» SUPPLIED PASSAGE:
John, Newbigin’s book is a classic. One of the best on ecclesiology I have ever read.
Yoder and Newbigin have made deep impressions on my faith. Two newer books I highly recommend to get the wheel turning again on ecclesiology are Steven Harmon’s “Towards Baptist Catholicity” and the newly edited work by William Abraham and others called “Canonical Theism.”
You get the idea if we could pool all the books that have made an impact on each of our lives, and then share them with oneanother, you would have an awesome list.
But alas, if we don’t know oneanother and esteem the work of Christ he has been faithfully doing in each one- some for many years, others for fewer-or, if we insist on others conforming to our own pet models, than such a list would be well, just a list.
This is just a peek at the fullness of the Body of Christ and of being brought by the Spirit of Christ to see the multi-faceted beauty of the Grace of God himself. That’s one thing I owe to reading Newbigin’s “Household” many years ago.Another that doesn’t seem to fit in this list at first glance is the classic by Niebuhr on “Christ and Culture”.I have not been happy with both the neglect of this man and his insights, nor of his interpreters of late. I see D.A.Carson has a book now, revisiting “Christ and Culture”. I don’t have it yet, and I really do love Carson, but I question whether he’ll be able to get all the juice out of Niebuhr.
John, why don’t you take the challenge and review D.A.’s book for the rest of us.
p.s. I did remember one major absence in Newbigin’s classic,”The Household of God”, which he confessed to in his foreward but explained was due to his personal lack of sufficient knowledge at the time to write about with any integrity. The Orthodox Christian contribution is a great one that is really missed when we do not include it in the discussion of the Household of Faith. Of course, I believe that Lesslie Newbigin made up for that omission as soon as he could.

» PROVIDED INFORMATION:
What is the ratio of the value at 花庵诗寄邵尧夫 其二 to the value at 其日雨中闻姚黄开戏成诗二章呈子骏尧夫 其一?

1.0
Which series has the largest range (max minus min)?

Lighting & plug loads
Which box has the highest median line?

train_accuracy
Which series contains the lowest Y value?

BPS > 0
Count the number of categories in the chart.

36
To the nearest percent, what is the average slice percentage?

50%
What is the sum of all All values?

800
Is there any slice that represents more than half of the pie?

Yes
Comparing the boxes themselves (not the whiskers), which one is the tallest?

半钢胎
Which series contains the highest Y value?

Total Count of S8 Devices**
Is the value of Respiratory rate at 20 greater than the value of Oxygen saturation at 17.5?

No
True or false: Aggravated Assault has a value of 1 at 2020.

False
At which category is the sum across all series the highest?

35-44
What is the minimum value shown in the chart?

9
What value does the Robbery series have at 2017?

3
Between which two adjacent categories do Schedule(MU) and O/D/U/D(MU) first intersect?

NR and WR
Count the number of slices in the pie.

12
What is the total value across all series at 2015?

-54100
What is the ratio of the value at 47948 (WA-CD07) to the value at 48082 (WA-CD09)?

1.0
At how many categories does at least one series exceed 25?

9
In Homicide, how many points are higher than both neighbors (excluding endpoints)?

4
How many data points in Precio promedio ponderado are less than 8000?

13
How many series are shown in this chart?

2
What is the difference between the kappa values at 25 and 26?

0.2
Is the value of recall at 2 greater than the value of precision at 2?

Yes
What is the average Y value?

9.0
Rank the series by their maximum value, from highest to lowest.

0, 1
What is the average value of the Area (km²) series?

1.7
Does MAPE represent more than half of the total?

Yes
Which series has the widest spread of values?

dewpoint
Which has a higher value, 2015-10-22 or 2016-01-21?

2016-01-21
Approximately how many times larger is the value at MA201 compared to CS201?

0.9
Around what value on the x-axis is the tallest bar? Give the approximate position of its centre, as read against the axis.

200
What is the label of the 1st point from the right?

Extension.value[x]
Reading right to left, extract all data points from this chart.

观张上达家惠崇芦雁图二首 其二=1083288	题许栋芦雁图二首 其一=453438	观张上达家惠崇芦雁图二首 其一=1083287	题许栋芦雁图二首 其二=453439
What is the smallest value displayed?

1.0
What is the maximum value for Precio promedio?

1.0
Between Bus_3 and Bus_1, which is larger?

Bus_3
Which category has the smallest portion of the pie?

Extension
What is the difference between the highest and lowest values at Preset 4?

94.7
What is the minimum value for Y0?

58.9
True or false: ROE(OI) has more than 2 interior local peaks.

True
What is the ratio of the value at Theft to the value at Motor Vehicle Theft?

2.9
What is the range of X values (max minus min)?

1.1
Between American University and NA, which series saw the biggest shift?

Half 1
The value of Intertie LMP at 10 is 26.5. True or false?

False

» TASKS TO CARRY OUT:
[1] Which two newer books on ecclesiology does the Newbigin comment recommend?
[2] Reproduce the part of the Newbigin comment that begins at the words "Yoder and Newbigin" and stops after "an awesome list.".
Nothing in the listing is needed here.

» ANSWERS BELOW:
[1] Steven Harmon's "Towards Baptist Catholicity" and "Canonical Theism," a newly edited work by William Abraham and others.

[2]
Yoder and Newbigin have made deep impressions on my faith. Two newer books I highly recommend to get the wheel turning again on ecclesiology are Steven Harmon’s “Towards Baptist Catholicity” and the newly edited work by William Abraham and others called “Canonical Theism.”
You get the idea if we could pool all the books that have made an impact on each of our lives, and then share them with oneanother, you would have an awesome list.